The Grammatical Evolution algorithm is inspired by the biological process used for generating a protein from genetic material as well as the broader genetic evolutionary process. The genome is comprised of DNA as a string of building blocks that are transcribed to RNA. RNA codons are in turn translated into sequences of amino-acids and used in the protein. The resulting protein in its environment is the phenotype.

The phenotype is a computer program that is created from a binary string-based genome. The genome is decoded into a sequence of integers that are in turn mapped onto pre-defined rules that makeup the program. The mapping from genotype to the phenotype is a one-to-many process that uses a wrapping feature. This is like the biological process observed in many bacteria, viruses, and mitochondria, where the same genetic material is used in the expression of different genes. The mapping adds robustness to the process both in the ability to adopt structure-agnostic genetic operators used during the evolutionary process on the subsymbolic representation and the transcription of well-formed executable programs from the representation.

The objective of Grammatical Evolution is to adapt an executable program to a problem specic objective function. This is achieved through an iterative process with surrogates of evolutionary mechanisms such as descent with variation, genetic mutation and recombination, and genetic transcription and gene expression. A population of programs are evolved in a sub-symbolic form as variable length binary strings and mapped to a symbolic and well-structured form as a context free grammar for execution.

A grammar is defined in Backus Normal Form (BNF), which is a context free grammar expressed as a series of production rules comprised of terminals and non-terminals. A variable-length binary string representation is used for the optimization process. Bits are read from the a candidate solutions genome in blocks of 8 called a codon, and decoded to an integer (in the range between 0 and 2^8 – 1). If the end of the binary string is reached when reading integers, the reading process loops back to the start of the string, effectively creating a circular genome. The integers are mapped to expressions from the BNF until a complete syntactically correct expression is formed. This may not use a solutions entire genome, or use the decoded genome more than once given it’s circular nature.

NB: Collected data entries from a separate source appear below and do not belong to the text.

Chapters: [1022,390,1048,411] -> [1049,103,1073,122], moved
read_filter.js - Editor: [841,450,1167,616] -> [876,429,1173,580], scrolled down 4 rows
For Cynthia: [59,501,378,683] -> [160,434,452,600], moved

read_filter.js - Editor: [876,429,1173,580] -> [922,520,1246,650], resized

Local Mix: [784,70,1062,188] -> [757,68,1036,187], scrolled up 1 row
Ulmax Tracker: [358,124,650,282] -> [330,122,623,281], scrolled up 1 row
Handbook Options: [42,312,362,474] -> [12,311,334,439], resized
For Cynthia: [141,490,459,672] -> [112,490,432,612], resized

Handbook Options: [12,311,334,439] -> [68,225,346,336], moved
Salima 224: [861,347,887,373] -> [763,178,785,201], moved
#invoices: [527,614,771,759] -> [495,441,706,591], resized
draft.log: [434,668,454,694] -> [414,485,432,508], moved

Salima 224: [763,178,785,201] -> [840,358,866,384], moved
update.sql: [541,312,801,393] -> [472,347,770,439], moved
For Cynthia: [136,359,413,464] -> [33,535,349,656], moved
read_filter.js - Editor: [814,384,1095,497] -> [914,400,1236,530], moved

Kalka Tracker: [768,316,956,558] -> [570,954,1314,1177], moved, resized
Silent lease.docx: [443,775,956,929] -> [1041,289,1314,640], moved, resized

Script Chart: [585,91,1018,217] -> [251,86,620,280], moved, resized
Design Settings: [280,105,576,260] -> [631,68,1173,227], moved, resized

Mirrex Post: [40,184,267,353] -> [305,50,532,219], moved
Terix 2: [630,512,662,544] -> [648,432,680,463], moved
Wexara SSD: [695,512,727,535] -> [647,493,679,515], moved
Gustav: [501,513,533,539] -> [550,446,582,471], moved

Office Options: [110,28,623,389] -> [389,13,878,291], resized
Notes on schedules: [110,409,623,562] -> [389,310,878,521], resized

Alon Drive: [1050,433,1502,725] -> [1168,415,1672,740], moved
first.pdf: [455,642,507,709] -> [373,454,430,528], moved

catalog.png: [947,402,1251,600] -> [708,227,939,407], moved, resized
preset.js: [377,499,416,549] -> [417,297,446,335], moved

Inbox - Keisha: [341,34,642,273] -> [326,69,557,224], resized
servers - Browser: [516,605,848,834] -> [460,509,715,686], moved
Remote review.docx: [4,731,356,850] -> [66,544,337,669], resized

Grammatical Evolution was designed to optimize programs (such as mathematical equations) to specific cost functions. Classical genetic operators used by the Genetic Algorithm may be used in the Grammatical Evolution algorithm, such as point mutations and one-point crossover. Additional genetic operators may be used with variable-length representations such as codon segments, duplication (add to the end), number of codons selected at random, and deletion.